_Qué hacer_.
(1) Enumera todos los nombres que el fragmento da al cerro que visita el ciclista.
(2) Responde según el fragmento:
(a) ¿Hacia qué dirección respecto de Illescas orienta el narrador la bicicleta?
(b) ¿A qué distancia del centro urbano de Illescas sitúan el cerro los mapas modernos?
(c) ¿Hacia qué fecha dicen los arqueólogos que hubo allí un templo doméstico?

_Fragmento del texto_.
# # #
La mañana había amanecido con ese tipo de luz que sólo Castilla concede a quien se atreve a atravesarla sin motor en los primeros días del verano. Revisé la presión de las ruedas y apunté la bicicleta hacia el suroeste de Illescas - Toledo, pedaleando como quien escarba tierra seca con las uñas: con terquedad. Porque en estos tiempos de pantallas y certezas, uno necesita de vez en cuando que el polvo le hable.

Mi destino era un cerro olvidado que algunos llaman El Cerrón, otros Valenzana o Valanzana, y que en la piel del tiempo ha llevado tantos nombres como cicatrices guarda un soldado viejo. Según los mapas modernos, está a tres kilómetros y medio del centro urbano de Illescas, pero en la memoria del mundo está a siglos de distancia. A ese lugar también lo llamaron Ilacurcis, Ybribiego, Ilarcuris o Dubiense. Porque si algo nos enseña la historia, esa zorra taimada, es que los nombres cambian, pero los fantasmas quedan.

Subí la loma de Balanzana, o Valenzana, según a quién preguntes, entre las chicharras del mediodía y el rumor de las ruedas mordiendo tierra seca. Allí donde ahora sólo hay piedras, maleza y sol sin sombra, vivieron los Carpetanos, celebraron ritos en un santuario que olía a incienso y hierro. Los arqueólogos, esos detectives sin cadáver fresco, dicen que hubo aquí un templo doméstico hacia el 330 antes de Cristo. Yo no los vi, claro, pero uno siente que la historia te respira en la nuca cuando se para a beber agua y a mirar alrededor.
# # #
_Datos mostrados_.

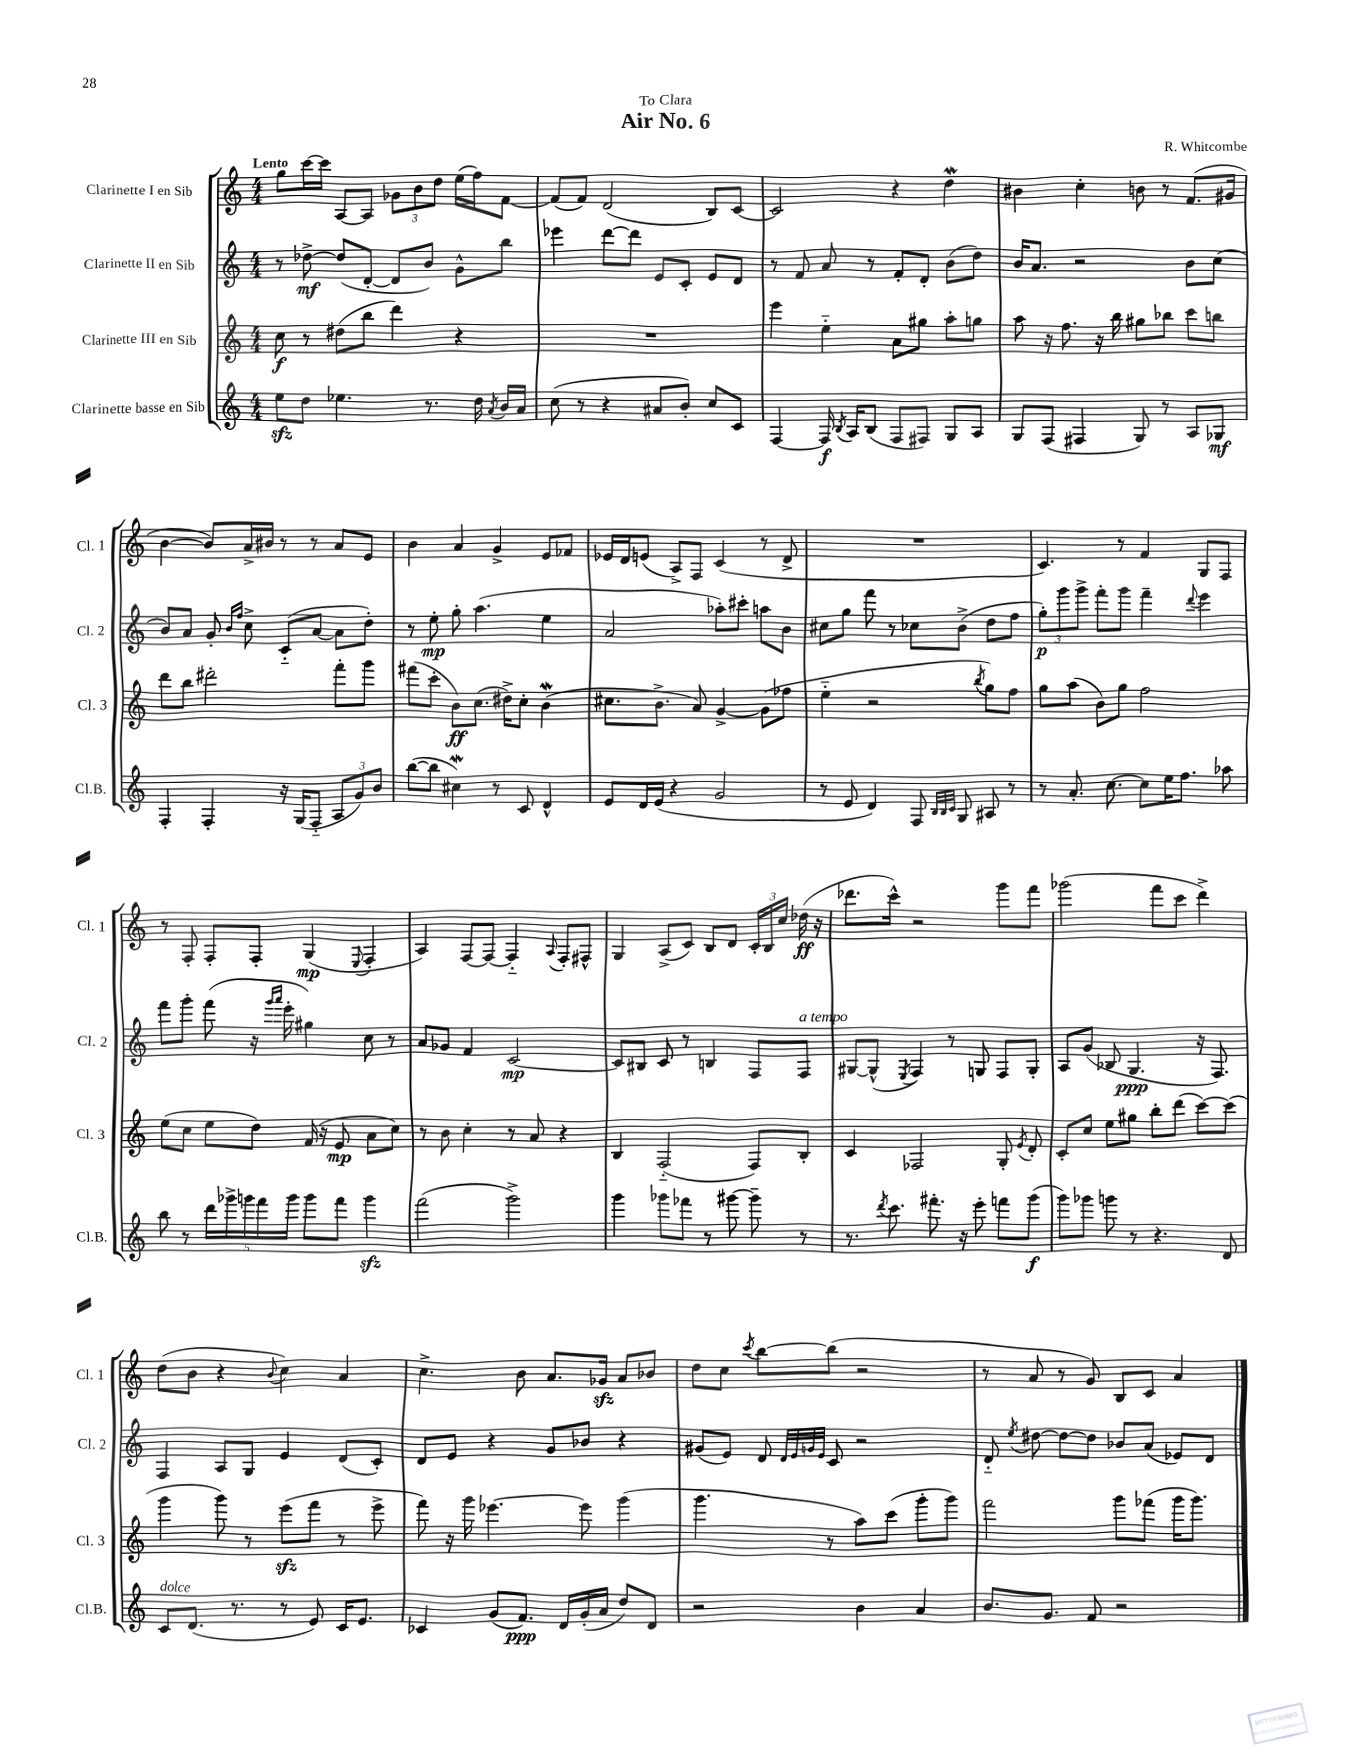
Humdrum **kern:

**kern	**kern	**kern	**kern
*staff4	*staff3	*staff2	*staff1
*clefG2	*clefG2	*clefG2	*clefG2
*k[]	*k[]	*k[]	*k[]
*M4/4	*M4/4	*M4/4	*M4/4
8ee	8cc	8r	8gg
8dd	8r	[8dd-^	[16ccc
.	.	.	16ccc]
4.ee-	(8dd#	(8dd-]	[8A
.	8bb	[8d'	8A]
.	4ddd)	8d]	12g-
.	.	.	12b
8.r	.	8b)	.
.	.	.	12dd
.	4r	8g^^	(16ee
16dd	.	.	16ff)
8qa	.	.	.
16b	.	8bb	[8f
16a	.	.	.
=	=	=	=
(8cc	1r	4eee-	(8f]
8r	.	.	8f)
4r	.	[8ddd	(2d
.	.	8ddd]	.
8a#	.	8e	.
8b')	.	8c'	.
8cc	.	8e	8B)
8c	.	8d	[8c
=	=	=	=
[4F	4eee	8r	2c]
.	.	8f	.
16F]	4ee'~	8a	.
8qB	.	.	.
16A	.	.	.
(8B	.	8r	.
8F	8a	8f'	4r
8F#)	8gg#	8d'	.
8G	8aa'	(8b	4dd
8A	8gg	8dd)	.
=	=	=	=
8G	8aa	16b	4b#
.	.	8.a	.
(8F	16r	.	.
.	8.ff	.	.
4F#	.	2r	4cc'
.	16r	.	.
.	16bb	.	.
8G)	8gg#	.	8b
8r	8bb-	.	8r
8A	8ccc	8b	(8.f
8G-	8bb	(8cc	.
.	.	.	16g#
=	=	=	=
4F'	8ddd	8b)	[4b
.	8bb	8a	.
4F'	2ddd#'	8g'	8b])
.	.	16qqb	.
.	.	16qqff	.
.	.	8cc^	16a^
.	.	.	16b#
16r	.	(8c'~	8r
(16G	.	.	.
8F'~	.	[8a	8r
12A	8fff'	8a]	8a
12g)	.	.	.
.	8ggg	8dd')	8e
12b	.	.	.
=	=	=	=
([8bb	(8fff#	8r	4b
8bb]	8ccc'	8ee'	.
4cc#)	8b)	8gg'	4a
.	(8.cc	(4.aa	.
8r	.	.	4g^
.	16dd#^)	.	.
8c	8cc'	.	.
4d^^	(4b	4ee	8e
.	.	.	8f-
=	=	=	=
8e	8.cc#	2a	16e-
.	.	.	16d
16d	.	.	(8e
(16e	8.b^	.	.
4r	.	.	8A^)
.	8a)	.	8F
2g	[4g^	8aa-')	(4c
.	.	8ccc#'	.
.	(8g]	8aa	8r
.	8ff-	8b	8d^
=	=	=	=
8r	4ee'~	8cc#	1r
8e	.	8gg	.
4d)	2r	8fff	.
.	.	8r	.
8F	.	8cc-	.
32qqB	.	.	.
32qqB	.	.	.
32qqc	.	.	.
8G	.	(8b^	.
.	8qbb	.	.
8A#	8gg)	8dd	.
8r	8ff	8ff	.
=	=	=	=
8r	8gg	12gg')	4.c)
.	.	12ggg	.
8.a'	(8aa	.	.
.	.	12ggg^	.
.	8b)	8fff'	.
[8.cc	.	.	.
.	8gg	8ggg	8r
8cc]	2ff	4fff~	4f
16ee	.	.	.
8.ff	.	.	.
.	.	8qqddd	.
.	.	4eee	8G
8aa-	.	.	8F
=	=	=	=
8bb	(8ee	8fff	8r
8r	8cc	8ggg'	8F'
20ddd	8ee	(8fff	8F'
20ggg-^	.	.	.
20ggg	.	.	.
.	8dd)	16r	8F'
20fff	.	.	.
.	.	16qqggg	.
.	.	16qqaaa	.
.	.	16eee'	.
20ggg	.	.	.
8ggg	(16f	4gg#)	(4G
.	16r	.	.
8fff	8e	.	.
.	.	.	8qqE
4ggg	8a	8cc	4F'
.	8cc)	8r	.
=	=	=	=
(2fff	8r	8a	4A)
.	8b	8g-	.
.	4cc'	4f	[8F
.	.	.	8F_
2ggg^)	8r	[2c	4F'~]
.	8a	.	.
.	.	.	8qqA
.	4r	.	8F'
.	.	.	8F#^^
=	=	=	=
4ggg	4B	8c]	4G
.	.	8B#	.
8ggg-	(2F'~	8c	(8A^
8fff-	.	8r	8c)
8r	.	4B	8B
[8ggg#	.	.	8d
8ggg#~]	8F)	8F	24c'
.	.	.	24B
.	.	.	24cc
8r	8B'	8F	(16dd-
.	.	.	16r
=	=	=	=
8.r	4c	[8G#	8.ddd-
.	.	(8G#^^]	.
8qddd	.	.	.
8.ccc	.	.	16ccc^^)
.	.	8qE	.
.	2F-	4F)	2r
8.fff#'	.	.	.
.	.	8r	.
16r	.	.	.
8eee'	.	8G	.
8fff	8G'	8F	8ggg
.	8qe	.	.
(8ggg	8d'	8G'	8fff
=	=	=	=
8ggg)	8c'	8A	(2ggg-
8ggg-	8cc	(8g	.
8ggg	8ee	8B-	.
8r	8gg#	4.G	.
4.r	8bb'	.	8fff
.	(8ddd	.	8ccc
.	[8ccc)	16r	4ddd^)
.	.	8.F)	.
8d	(8ccc]	.	.
=	=	=	=
8c	4ggg	4F	(8dd
(8.d	.	.	8b
.	8ggg)	8A	4r
8.r	.	.	.
.	8r	8G	.
.	.	.	8qqb
8r	(8eee	4e	4cc)
8e)	8fff	.	.
16c	8r	(8d	4a
8.e	.	.	.
.	8eee^	8c')	.
=	=	=	=
4c-	8fff)	8d	4.cc^
.	16r	8e	.
.	16ggg	.	.
(8g	[4.eee-	4r	.
8.f)	.	.	8b
.	.	8g	8.a
16d	.	.	.
(16g'	8eee-]	8b-	.
16a	.	.	16g-
8dd)	(4ggg	4r	8a
8d	.	.	8b-
=	=	=	=
2r	4.ggg	(8g#	8dd
.	.	8e)	8cc
.	.	.	8qccc
.	.	8d	[8bb
.	.	32qqd	.
.	.	32qqe	.
.	.	32qqg	.
.	.	32qqe	.
.	8r	8c	(8bb]
4b	8aa)	2r	2r
.	(8ccc	.	.
4a	8ggg'	.	.
.	8ggg)	.	.
=	=	=	=
8.b	2fff	8d'~	8r
.	.	8qee	.
.	.	[8dd#	8a
8.g	.	.	.
.	.	8dd#_	8r
8f	.	8dd#]	8g)
2r	8ggg	8b-	8B
.	(8fff-	(8a	8c
.	16ggg	8e-)	4a
.	8.ggg)	.	.
.	.	8d	.
==	==	==	==
*-	*-	*-	*-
# # #
_Respuestas_.
(1) El Cerrón, Valenzana, Valanzana, Ilacurcis, Ybribiego, Ilarcuris, Dubiense y Balanzana.

(2)
(a) Hacia el suroeste.
(b) A tres kilómetros y medio.
(c) Hacia el 330 antes de Cristo.